-------- Dataset records --------

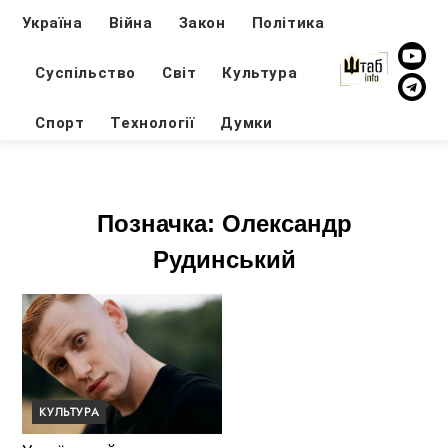
Україна
Війна
Закон
Політика
Суспільство
Світ
Культура
Спорт
Технології
Думки
Позначка:
Олександр
Рудинський
КУЛЬТУРА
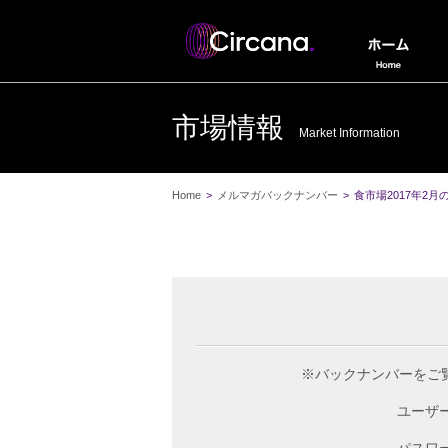
市場情報
Market Information
Home
>
メルマガバックナンバー
>
食市場2017年2月
※バックナンバーをご
ユーザ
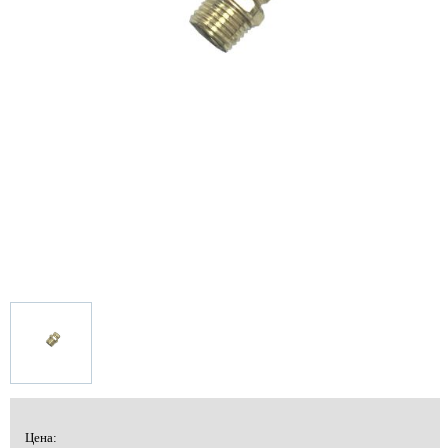
Цена:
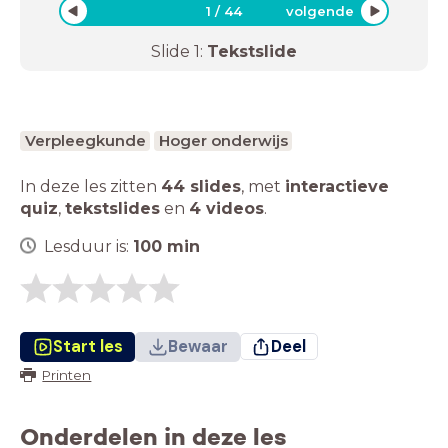
1
/
44
volgende
Slide
1
:
Tekstslide
Verpleegkunde
Hoger onderwijs
In deze les zitten
44 slides
,
met
interactieve
quiz
,
tekstslides
en
4 videos
.
Lesduur is:
100
min
Start les
Bewaar
Deel
Printen
Onderdelen in deze les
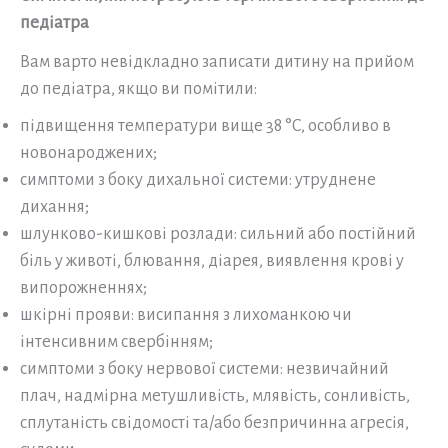
педіатра
Вам варто невідкладно записати дитину на прийом
до педіатра, якщо ви помітили:
підвищення температури вище 38 °C, особливо в
новонароджених;
симптоми з боку дихальної системи: утруднене
дихання;
шлунково-кишкові розлади: сильний або постійний
біль у животі, блювання, діарея, виявлення крові у
випорожненнях;
шкірні прояви: висипання з лихоманкою чи
інтенсивним свербінням;
симптоми з боку нервової системи: незвичайний
плач, надмірна метушливість, млявість, сонливість,
сплутаність свідомості та/або безпричинна агресія,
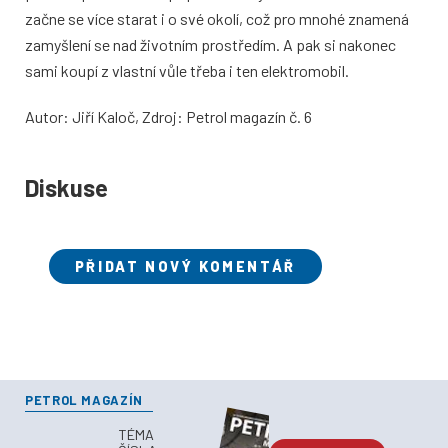
začne se více starat i o své okolí, což pro mnohé znamená
zamyšlení se nad životním prostředím. A pak si nakonec
sami koupí z vlastní vůle třeba i ten elektromobil.
Autor: Jiří Kaloč, Zdroj: Petrol magazín č. 6
Diskuse
PŘIDAT NOVÝ KOMENTÁŘ
PETROL MAGAZÍN
TÉMA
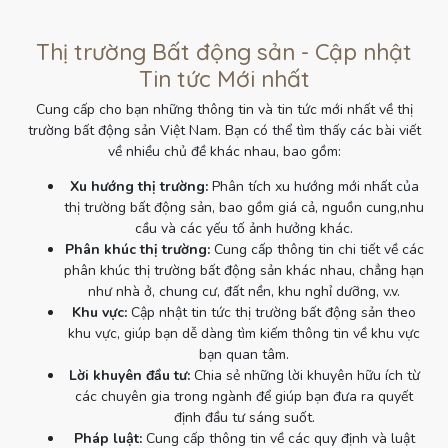
Thị trường Bất động sản - Cập nhật
Tin tức Mới nhất
Cung cấp cho bạn những thông tin và tin tức mới nhất về thị
trường bất động sản Việt Nam. Bạn có thể tìm thấy các bài viết
về nhiều chủ đề khác nhau, bao gồm:
Xu hướng thị trường:
Phân tích xu hướng mới nhất của
thị trường bất động sản, bao gồm giá cả, nguồn cung,nhu
cầu và các yếu tố ảnh hưởng khác.
Phân khúc thị trường:
Cung cấp thông tin chi tiết về các
phân khúc thị trường bất động sản khác nhau, chẳng hạn
như nhà ở, chung cư, đất nền, khu nghỉ dưỡng, v.v.
Khu vực:
Cập nhật tin tức thị trường bất động sản theo
khu vực, giúp bạn dễ dàng tìm kiếm thông tin về khu vực
bạn quan tâm.
Lời khuyên đầu tư:
Chia sẻ những lời khuyên hữu ích từ
các chuyên gia trong ngành để giúp bạn đưa ra quyết
định đầu tư sáng suốt.
Pháp luật:
Cung cấp thông tin về các quy định và luật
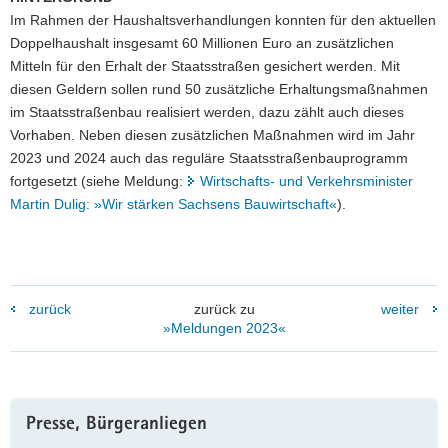
Im Rahmen der Haushaltsverhandlungen konnten für den aktuellen
Doppelhaushalt insgesamt 60 Millionen Euro an zusätzlichen
Mitteln für den Erhalt der Staatsstraßen gesichert werden. Mit
diesen Geldern sollen rund 50 zusätzliche Erhaltungsmaßnahmen
im Staatsstraßenbau realisiert werden, dazu zählt auch dieses
Vorhaben. Neben diesen zusätzlichen Maßnahmen wird im Jahr
2023 und 2024 auch das reguläre Staatsstraßenbauprogramm
fortgesetzt (siehe Meldung:
Wirtschafts- und Verkehrsminister
Martin Dulig: »Wir stärken Sachsens Bauwirtschaft«
).
zurück
zurück zu
weiter
»Meldungen 2023«
Weitere
Presse, Bürgeranliegen
Information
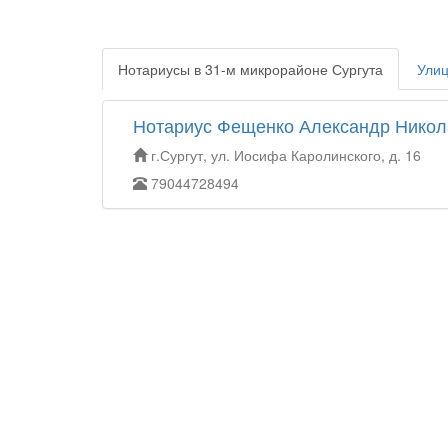
Нотариусы в 31-м микрорайоне Сургута
Улиц
Нотариус Фещенко Александр Никол
г.Сургут, ул. Иосифа Каролинского, д. 16
79044728494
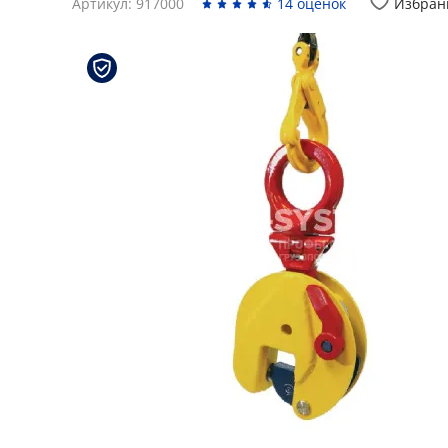
Артикул: 917000
14 оценок
Избран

--------

What to produce
Rewrite the text of the listing with "Market Information" changed to "Market Data" and everything else unchanged. Leave the picture markers out.

Your response
Україна
Війна
Закон
Політика
Суспільство
Світ
Культура
Спорт
Технології
Думки
Позначка:
Олександр
Рудинський
КУЛЬТУРА
市場情報
Market Data
Home
>
メルマガバックナンバー
>
食市場2017年2月
※バックナンバーをご
ユーザ
Цена:
1
/
44
volgende
Slide
1
:
Tekstslide
Verpleegkunde
Hoger onderwijs
In deze les zitten
44 slides
,
met
interactieve
quiz
,
tekstslides
en
4 videos
.
Lesduur is:
100
min
Start les
Bewaar
Deel
Printen
Onderdelen in deze les
педіатра
Вам варто невідкладно записати дитину на прийом
до педіатра, якщо ви помітили:
підвищення температури вище 38 °C, особливо в
новонароджених;
симптоми з боку дихальної системи: утруднене
дихання;
шлунково-кишкові розлади: сильний або постійний
біль у животі, блювання, діарея, виявлення крові у
випорожненнях;
шкірні прояви: висипання з лихоманкою чи
інтенсивним свербінням;
симптоми з боку нервової системи: незвичайний
плач, надмірна метушливість, млявість, сонливість,
сплутаність свідомості та/або безпричинна агресія,
začne se více starat i o své okolí, což pro mnohé znamená
zamyšlení se nad životním prostředím. A pak si nakonec
sami koupí z vlastní vůle třeba i ten elektromobil.
Autor: Jiří Kaloč, Zdroj: Petrol magazín č. 6
Diskuse
PŘIDAT NOVÝ KOMENTÁŘ
PETROL MAGAZÍN
TÉMA
Thị trường Bất động sản - Cập nhật
Tin tức Mới nhất
Cung cấp cho bạn những thông tin và tin tức mới nhất về thị
trường bất động sản Việt Nam. Bạn có thể tìm thấy các bài viết
về nhiều chủ đề khác nhau, bao gồm:
Xu hướng thị trường:
Phân tích xu hướng mới nhất của
thị trường bất động sản, bao gồm giá cả, nguồn cung,nhu
cầu và các yếu tố ảnh hưởng khác.
Phân khúc thị trường:
Cung cấp thông tin chi tiết về các
phân khúc thị trường bất động sản khác nhau, chẳng hạn
như nhà ở, chung cư, đất nền, khu nghỉ dưỡng, v.v.
Khu vực:
Cập nhật tin tức thị trường bất động sản theo
khu vực, giúp bạn dễ dàng tìm kiếm thông tin về khu vực
bạn quan tâm.
Lời khuyên đầu tư:
Chia sẻ những lời khuyên hữu ích từ
các chuyên gia trong ngành để giúp bạn đưa ra quyết
định đầu tư sáng suốt.
Pháp luật:
Cung cấp thông tin về các quy định và luật
Im Rahmen der Haushaltsverhandlungen konnten für den aktuellen
Doppelhaushalt insgesamt 60 Millionen Euro an zusätzlichen
Mitteln für den Erhalt der Staatsstraßen gesichert werden. Mit
diesen Geldern sollen rund 50 zusätzliche Erhaltungsmaßnahmen
im Staatsstraßenbau realisiert werden, dazu zählt auch dieses
Vorhaben. Neben diesen zusätzlichen Maßnahmen wird im Jahr
2023 und 2024 auch das reguläre Staatsstraßenbauprogramm
fortgesetzt (siehe Meldung:
Wirtschafts- und Verkehrsminister
Martin Dulig: »Wir stärken Sachsens Bauwirtschaft«
).
zurück
zurück zu
weiter
»Meldungen 2023«
Weitere
Presse, Bürgeranliegen
Information
Нотариусы в 31-м микрорайоне Сургута
Улиц
Нотариус Фещенко Александр Никол
г.Сургут, ул. Иосифа Каролинского, д. 16
79044728494
Артикул: 917000
14 оценок
Избран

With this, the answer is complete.